Set problem 1. In the passage on International Textile Group, to which company was ITG sold in 2016?
Set problem 2. From the passage on International Textile Group, copy word for word the part starting at "International Textile Group" and ending at "to Beverly Hills.".
Set problem 3. For each statement below, say yes or no to whether it agrees with the passage on International Textile Group, and quote the deciding words. (a) ITG closed its Nicaragua mill in the summer of 2009. (b) ITG makes its worsted wool fabrics in China. (c) Carlisle Finishing is one of ITG's operating companies.

Passage to read.
————————

International Textile Group (ITG) is a diversified American fabric maker based in Beverly Hills, California. The company was founded in Greensboro, North Carolina by Wilbur Ross and was sold to Platinum Equity in 2016, leading to its move from Greensboro to Beverly Hills.

Current operations
ITG's operating companies include:
 Cone Denim
 Burlington WorldWide Apparel
 Burlington House Interior Fabrics
 Carlisle Finishing
 Automotive Safety Textiles

Locations
ITG continues to manufacture fabrics in North America, but it has also developed fabric mills in China, Vietnam and Central America. Its best-known fabrics are denim and specialty nylon fabrics used in automotive airbag systems.

Denim fabrics are made in the United States, in Greensboro, NC, in Mexico and are also now being made in China and Nicaragua in new company plants. In the summer of 2009, ITG reported that it had closed the Nicaragua mill- which it had just opened- because its main customer moved its cut and sew operation out of Nicaragua. This makes the venture to build the plant almost a total loss to ITG. Many ready-to-wear brands purchase fabrics from Cone Denim, including Levi's, Wrangler and American Eagle Outfitters. The company is also known for its worsted wool fabrics, which are made in North Carolina and in Mexico. The company has developed a source for wool fabrics in India by working with OCM India Limited, a mill in Amritsar, India, which is also owned by funds controlled by W.L. Ross & Co. Customers of the wool fabrics include many well-known makers of wool garments (such as Jos A. Bank and others). The company also produces some technical fabrics, such as fabrics made of polyester and nylon. These fabrics have a variety of uses, such as in uniforms, in performance apparel items and for safety services.

————————

Data entries.
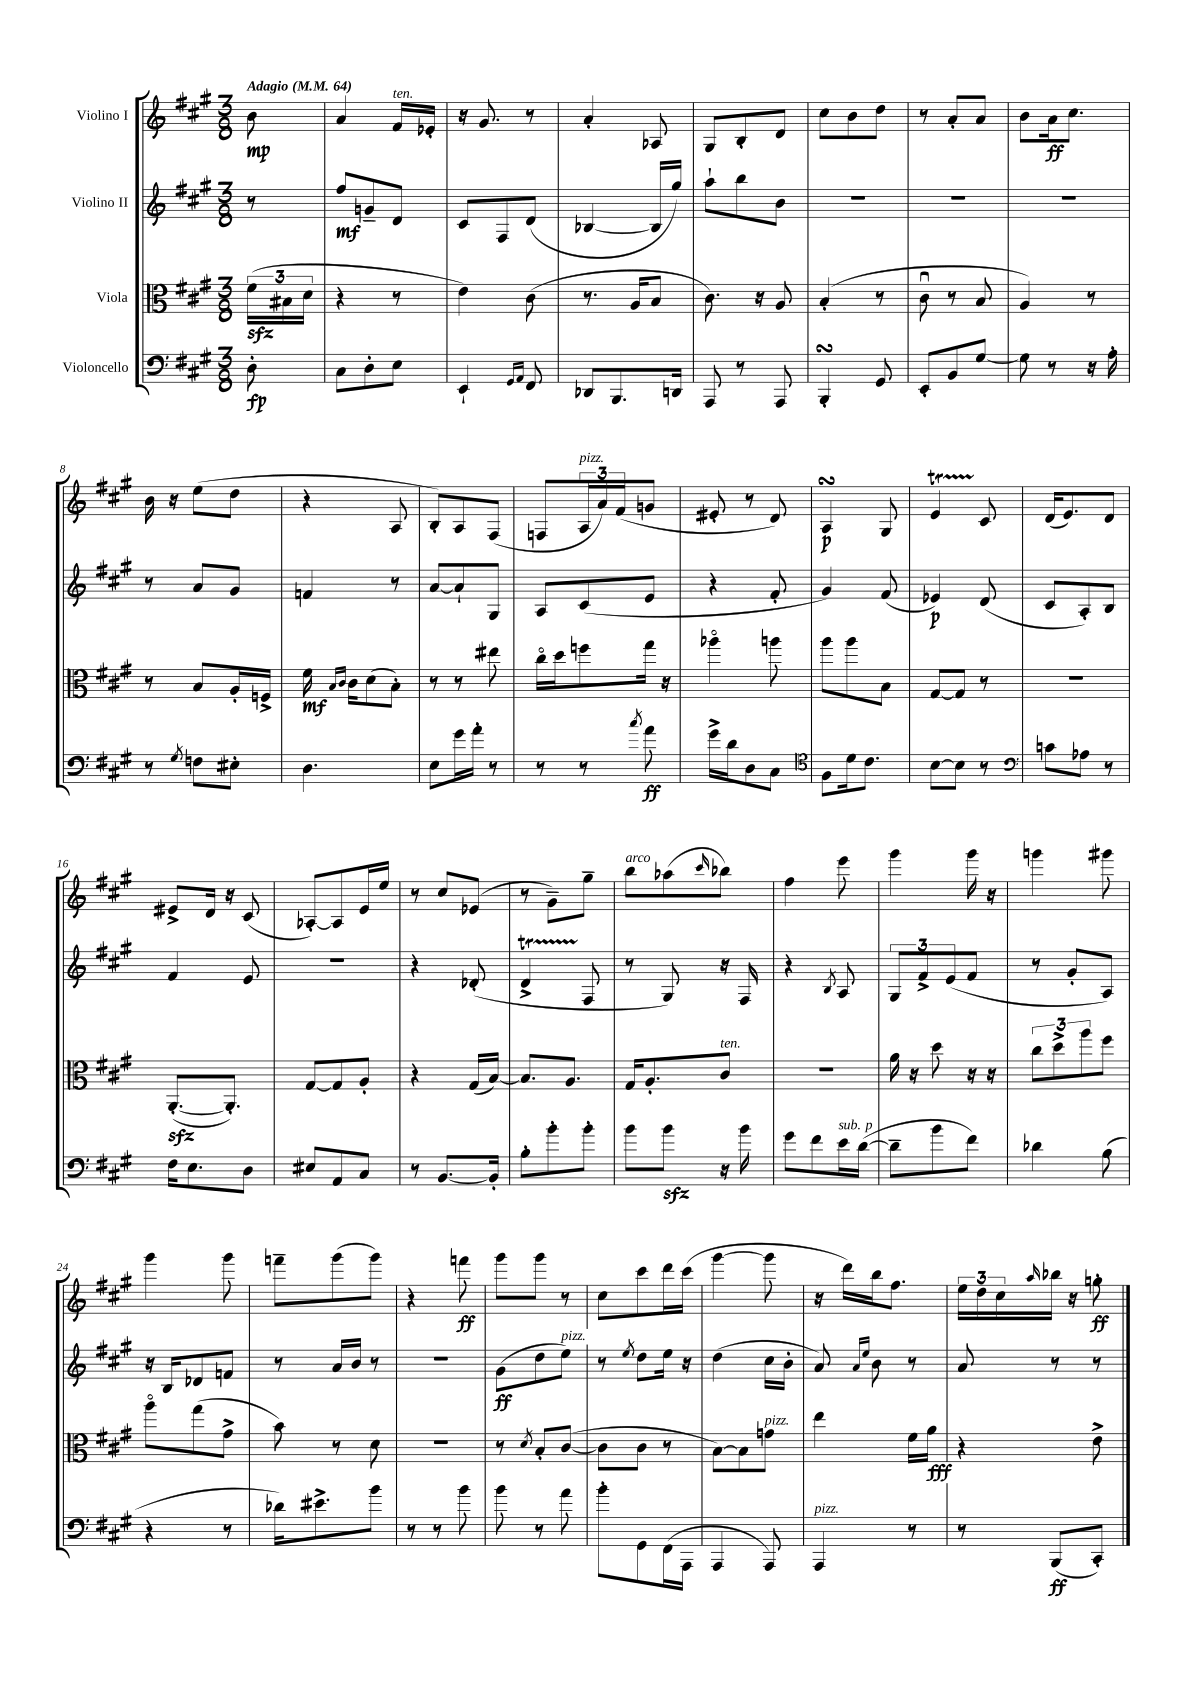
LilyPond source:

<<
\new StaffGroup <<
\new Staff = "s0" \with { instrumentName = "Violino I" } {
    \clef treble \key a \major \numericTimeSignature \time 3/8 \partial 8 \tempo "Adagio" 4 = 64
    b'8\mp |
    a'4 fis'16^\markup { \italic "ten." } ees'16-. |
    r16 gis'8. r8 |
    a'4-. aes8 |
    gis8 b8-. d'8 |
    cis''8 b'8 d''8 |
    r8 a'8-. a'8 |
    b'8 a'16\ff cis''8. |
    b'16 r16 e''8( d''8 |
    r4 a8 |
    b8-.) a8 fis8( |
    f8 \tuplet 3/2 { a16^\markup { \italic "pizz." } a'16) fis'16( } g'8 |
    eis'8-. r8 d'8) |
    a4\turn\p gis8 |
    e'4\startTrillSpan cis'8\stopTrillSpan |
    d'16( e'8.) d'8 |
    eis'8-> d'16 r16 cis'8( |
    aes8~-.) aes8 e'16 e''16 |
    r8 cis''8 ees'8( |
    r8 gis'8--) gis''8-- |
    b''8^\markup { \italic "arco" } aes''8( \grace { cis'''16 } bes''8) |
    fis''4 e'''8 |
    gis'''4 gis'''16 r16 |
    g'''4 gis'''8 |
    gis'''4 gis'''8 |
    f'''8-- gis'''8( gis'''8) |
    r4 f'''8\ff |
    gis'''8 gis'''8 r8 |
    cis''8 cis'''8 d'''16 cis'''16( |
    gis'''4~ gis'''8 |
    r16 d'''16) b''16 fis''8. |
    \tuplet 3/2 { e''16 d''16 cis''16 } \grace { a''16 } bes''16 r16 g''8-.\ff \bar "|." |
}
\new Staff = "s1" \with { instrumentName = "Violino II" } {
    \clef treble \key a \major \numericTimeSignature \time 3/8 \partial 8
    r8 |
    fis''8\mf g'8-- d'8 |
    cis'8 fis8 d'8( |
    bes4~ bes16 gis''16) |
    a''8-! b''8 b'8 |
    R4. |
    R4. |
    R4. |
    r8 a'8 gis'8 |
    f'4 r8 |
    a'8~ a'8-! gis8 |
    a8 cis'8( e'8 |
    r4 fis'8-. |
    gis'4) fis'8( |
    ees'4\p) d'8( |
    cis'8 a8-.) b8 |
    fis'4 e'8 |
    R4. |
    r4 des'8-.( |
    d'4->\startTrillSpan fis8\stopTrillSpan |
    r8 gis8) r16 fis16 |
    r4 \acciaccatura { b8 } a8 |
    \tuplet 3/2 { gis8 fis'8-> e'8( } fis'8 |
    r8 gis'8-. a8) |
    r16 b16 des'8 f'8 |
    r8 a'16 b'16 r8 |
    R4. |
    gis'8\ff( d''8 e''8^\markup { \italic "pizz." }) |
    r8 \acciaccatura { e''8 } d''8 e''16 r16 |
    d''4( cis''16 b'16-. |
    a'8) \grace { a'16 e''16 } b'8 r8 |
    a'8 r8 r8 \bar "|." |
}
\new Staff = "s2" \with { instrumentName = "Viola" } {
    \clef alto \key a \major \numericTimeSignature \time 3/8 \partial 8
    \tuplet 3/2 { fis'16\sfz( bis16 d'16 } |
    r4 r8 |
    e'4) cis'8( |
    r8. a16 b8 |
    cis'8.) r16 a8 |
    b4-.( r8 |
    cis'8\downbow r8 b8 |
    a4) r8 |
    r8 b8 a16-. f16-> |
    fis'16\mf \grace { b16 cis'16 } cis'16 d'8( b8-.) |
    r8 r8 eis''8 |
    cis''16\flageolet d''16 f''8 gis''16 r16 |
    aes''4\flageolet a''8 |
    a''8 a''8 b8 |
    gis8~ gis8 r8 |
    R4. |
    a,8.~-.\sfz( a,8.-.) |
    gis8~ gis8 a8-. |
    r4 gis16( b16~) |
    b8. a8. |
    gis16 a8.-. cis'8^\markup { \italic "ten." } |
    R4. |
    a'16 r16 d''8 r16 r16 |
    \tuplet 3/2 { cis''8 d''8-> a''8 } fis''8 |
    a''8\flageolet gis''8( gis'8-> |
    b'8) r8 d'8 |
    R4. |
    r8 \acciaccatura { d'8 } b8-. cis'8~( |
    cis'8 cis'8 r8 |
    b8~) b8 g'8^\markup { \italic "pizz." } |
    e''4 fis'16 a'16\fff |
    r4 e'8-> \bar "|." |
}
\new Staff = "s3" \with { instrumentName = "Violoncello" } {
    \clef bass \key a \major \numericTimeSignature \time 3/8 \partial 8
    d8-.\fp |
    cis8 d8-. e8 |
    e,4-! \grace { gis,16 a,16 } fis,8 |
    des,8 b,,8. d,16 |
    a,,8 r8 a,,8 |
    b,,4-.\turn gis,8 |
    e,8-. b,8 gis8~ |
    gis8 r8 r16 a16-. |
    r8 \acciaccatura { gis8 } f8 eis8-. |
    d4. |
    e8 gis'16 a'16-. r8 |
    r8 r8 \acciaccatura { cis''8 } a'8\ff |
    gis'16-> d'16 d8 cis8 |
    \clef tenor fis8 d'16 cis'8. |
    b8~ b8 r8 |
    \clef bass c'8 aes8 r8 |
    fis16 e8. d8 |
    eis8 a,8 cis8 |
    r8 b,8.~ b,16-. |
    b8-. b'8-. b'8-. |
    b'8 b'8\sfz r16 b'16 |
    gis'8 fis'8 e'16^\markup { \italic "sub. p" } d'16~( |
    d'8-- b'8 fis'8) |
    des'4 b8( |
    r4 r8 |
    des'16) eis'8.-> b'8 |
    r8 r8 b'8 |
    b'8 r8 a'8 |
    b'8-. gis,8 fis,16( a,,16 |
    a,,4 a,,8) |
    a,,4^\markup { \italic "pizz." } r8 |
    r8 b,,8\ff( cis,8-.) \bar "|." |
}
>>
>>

————————

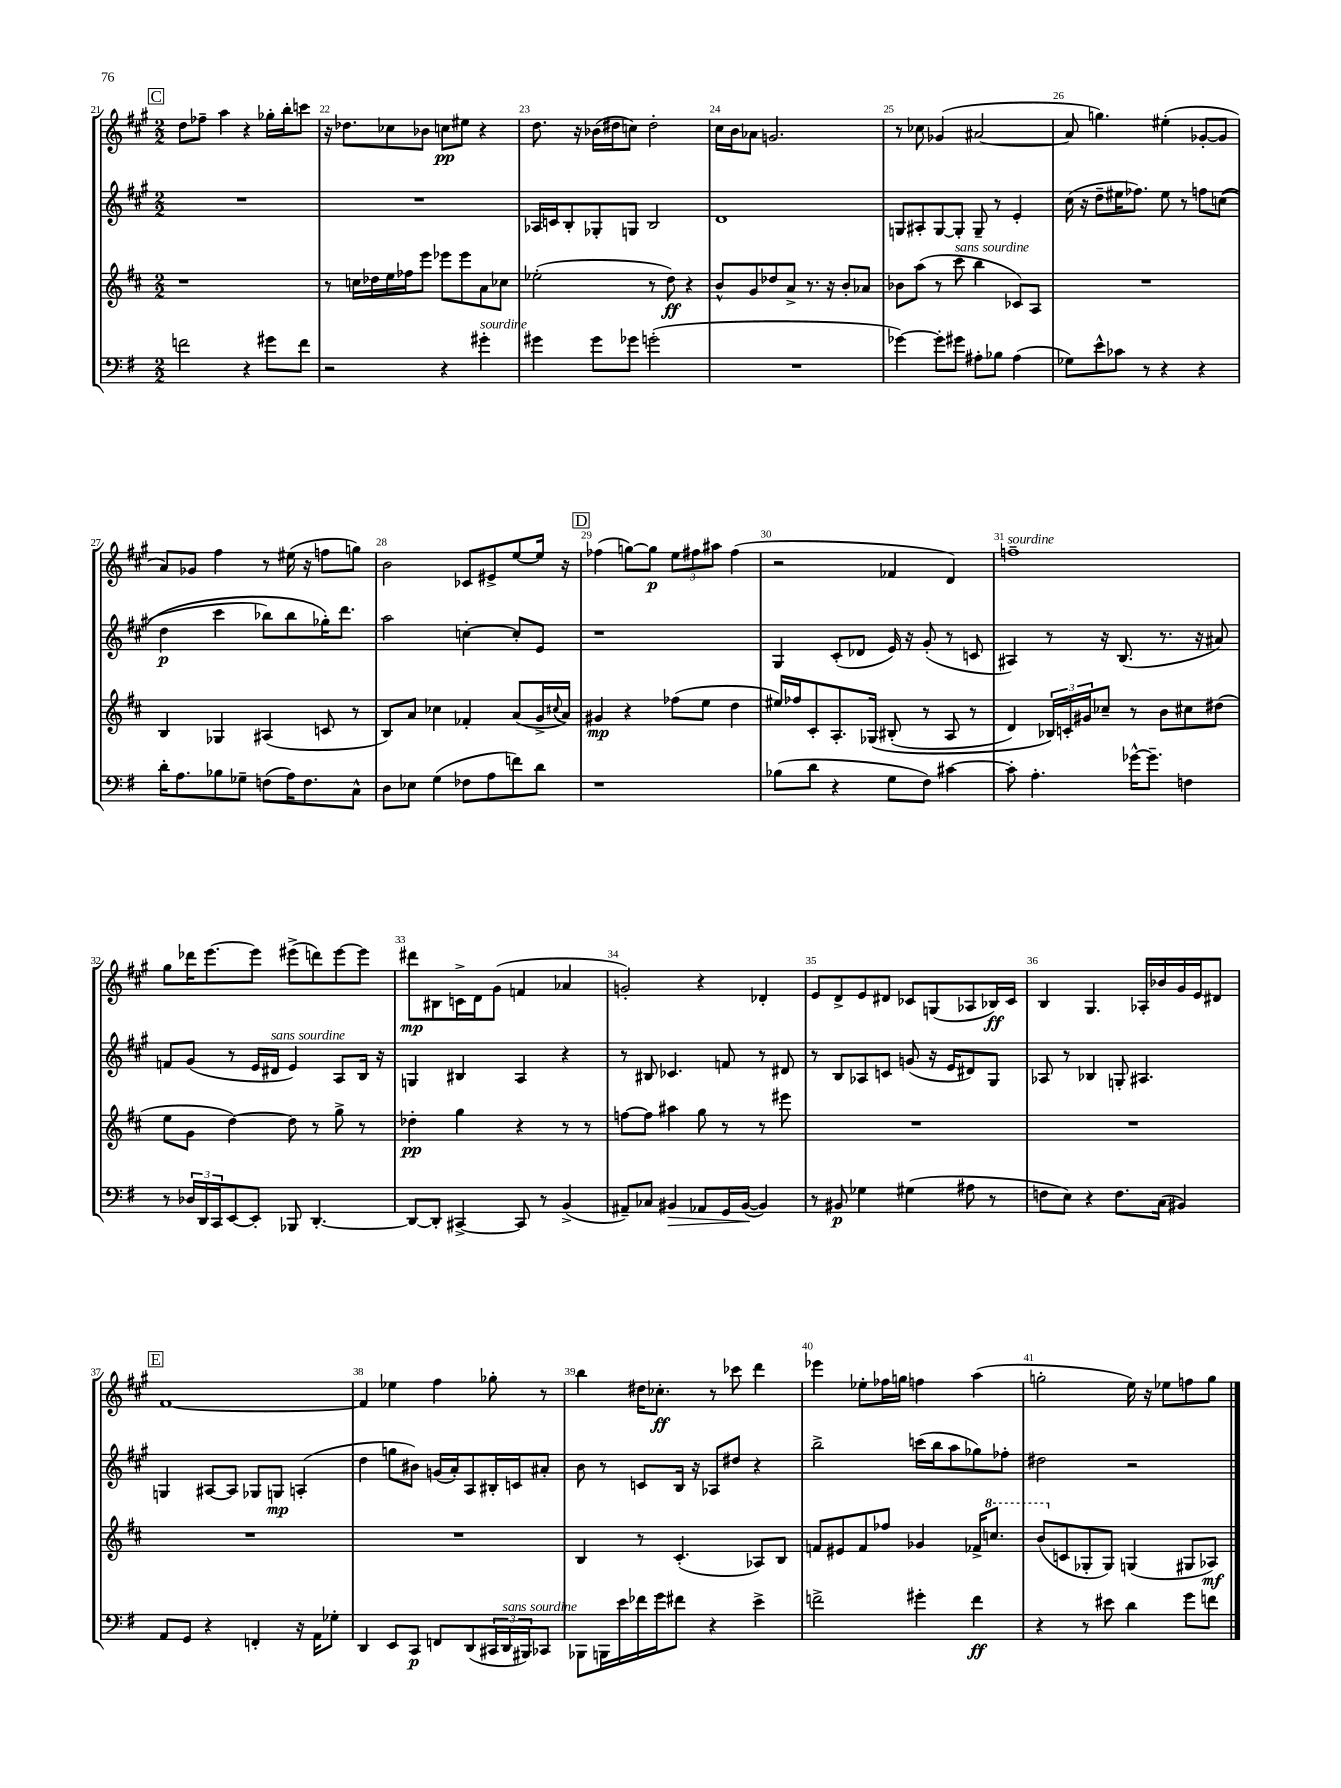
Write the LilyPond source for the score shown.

————————

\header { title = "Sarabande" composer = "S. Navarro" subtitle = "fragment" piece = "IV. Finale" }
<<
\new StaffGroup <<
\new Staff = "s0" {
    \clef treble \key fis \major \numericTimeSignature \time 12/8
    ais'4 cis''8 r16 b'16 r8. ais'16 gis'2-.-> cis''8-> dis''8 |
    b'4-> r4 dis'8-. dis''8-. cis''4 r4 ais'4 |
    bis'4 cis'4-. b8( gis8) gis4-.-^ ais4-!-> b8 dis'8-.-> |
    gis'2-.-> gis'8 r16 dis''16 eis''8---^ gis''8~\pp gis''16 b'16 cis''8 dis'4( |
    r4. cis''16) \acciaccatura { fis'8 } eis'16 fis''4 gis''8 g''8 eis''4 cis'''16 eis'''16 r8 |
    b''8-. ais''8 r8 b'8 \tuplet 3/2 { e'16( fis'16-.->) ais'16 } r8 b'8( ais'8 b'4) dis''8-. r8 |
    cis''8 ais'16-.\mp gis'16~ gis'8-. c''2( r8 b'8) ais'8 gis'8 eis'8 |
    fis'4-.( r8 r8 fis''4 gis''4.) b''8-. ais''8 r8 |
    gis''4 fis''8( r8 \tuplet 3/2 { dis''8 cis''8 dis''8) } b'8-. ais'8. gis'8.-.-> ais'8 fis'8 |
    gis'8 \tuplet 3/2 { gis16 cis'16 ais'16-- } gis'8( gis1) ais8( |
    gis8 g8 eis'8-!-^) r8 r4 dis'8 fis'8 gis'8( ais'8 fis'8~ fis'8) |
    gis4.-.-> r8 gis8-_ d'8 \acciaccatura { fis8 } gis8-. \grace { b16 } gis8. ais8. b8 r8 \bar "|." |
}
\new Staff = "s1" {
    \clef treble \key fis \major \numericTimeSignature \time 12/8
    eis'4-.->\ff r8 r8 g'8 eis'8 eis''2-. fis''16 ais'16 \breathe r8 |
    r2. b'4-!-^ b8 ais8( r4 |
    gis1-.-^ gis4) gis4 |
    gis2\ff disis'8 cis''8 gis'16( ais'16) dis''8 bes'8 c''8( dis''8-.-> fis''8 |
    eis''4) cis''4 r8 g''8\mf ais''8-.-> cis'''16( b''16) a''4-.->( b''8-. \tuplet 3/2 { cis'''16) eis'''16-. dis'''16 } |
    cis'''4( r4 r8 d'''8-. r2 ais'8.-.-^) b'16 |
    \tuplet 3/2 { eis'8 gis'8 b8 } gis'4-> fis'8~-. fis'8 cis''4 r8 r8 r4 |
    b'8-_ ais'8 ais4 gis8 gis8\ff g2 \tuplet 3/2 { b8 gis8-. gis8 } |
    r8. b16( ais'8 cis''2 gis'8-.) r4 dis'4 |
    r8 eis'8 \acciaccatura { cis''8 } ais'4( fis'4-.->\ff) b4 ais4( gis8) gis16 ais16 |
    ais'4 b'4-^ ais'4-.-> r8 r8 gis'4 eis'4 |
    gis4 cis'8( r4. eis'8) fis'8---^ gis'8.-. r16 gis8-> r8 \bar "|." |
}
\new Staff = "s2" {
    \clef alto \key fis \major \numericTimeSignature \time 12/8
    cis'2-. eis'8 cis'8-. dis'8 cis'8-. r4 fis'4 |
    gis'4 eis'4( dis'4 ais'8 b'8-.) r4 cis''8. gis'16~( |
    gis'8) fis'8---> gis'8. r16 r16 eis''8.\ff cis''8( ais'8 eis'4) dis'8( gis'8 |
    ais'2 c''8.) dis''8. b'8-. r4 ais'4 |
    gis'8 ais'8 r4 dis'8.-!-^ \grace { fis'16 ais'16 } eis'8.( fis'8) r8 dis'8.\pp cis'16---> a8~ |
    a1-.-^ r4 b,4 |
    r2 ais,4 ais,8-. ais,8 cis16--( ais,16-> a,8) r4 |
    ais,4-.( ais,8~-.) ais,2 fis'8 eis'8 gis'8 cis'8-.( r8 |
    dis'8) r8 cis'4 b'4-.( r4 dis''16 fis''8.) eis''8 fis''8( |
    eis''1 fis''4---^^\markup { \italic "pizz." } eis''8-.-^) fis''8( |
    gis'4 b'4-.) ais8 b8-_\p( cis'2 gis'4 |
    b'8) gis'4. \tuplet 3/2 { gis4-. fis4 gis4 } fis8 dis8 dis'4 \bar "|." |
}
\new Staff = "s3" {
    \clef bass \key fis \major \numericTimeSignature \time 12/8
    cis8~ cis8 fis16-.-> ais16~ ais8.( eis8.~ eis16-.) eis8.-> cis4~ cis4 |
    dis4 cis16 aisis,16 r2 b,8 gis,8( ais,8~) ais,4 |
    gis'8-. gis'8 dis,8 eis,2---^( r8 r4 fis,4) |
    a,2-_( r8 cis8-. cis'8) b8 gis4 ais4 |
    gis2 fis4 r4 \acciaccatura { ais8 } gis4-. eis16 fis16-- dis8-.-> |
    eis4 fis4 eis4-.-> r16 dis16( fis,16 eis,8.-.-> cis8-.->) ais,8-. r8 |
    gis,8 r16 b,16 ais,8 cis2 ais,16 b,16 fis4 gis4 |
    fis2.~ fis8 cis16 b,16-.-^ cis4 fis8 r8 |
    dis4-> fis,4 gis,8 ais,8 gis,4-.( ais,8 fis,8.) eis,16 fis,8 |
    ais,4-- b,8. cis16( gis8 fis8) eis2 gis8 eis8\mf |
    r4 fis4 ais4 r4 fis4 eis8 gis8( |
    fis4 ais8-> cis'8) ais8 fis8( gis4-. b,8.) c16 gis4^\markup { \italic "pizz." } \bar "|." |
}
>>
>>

————————

Final answer 1. Platinum Equity

Final answer 2.
International Textile Group (ITG) is a diversified American fabric maker based in Beverly Hills, California. The company was founded in Greensboro, North Carolina by Wilbur Ross and was sold to Platinum Equity in 2016, leading to its move from Greensboro to Beverly Hills.

Final answer 3.
(a) Yes: "In the summer of 2009, ITG reported that it had closed the Nicaragua mill"
(b) No: "The company is also known for its worsted wool fabrics, which are made in North Carolina and in Mexico."
(c) Yes: "ITG's operating companies include:" lists "Carlisle Finishing"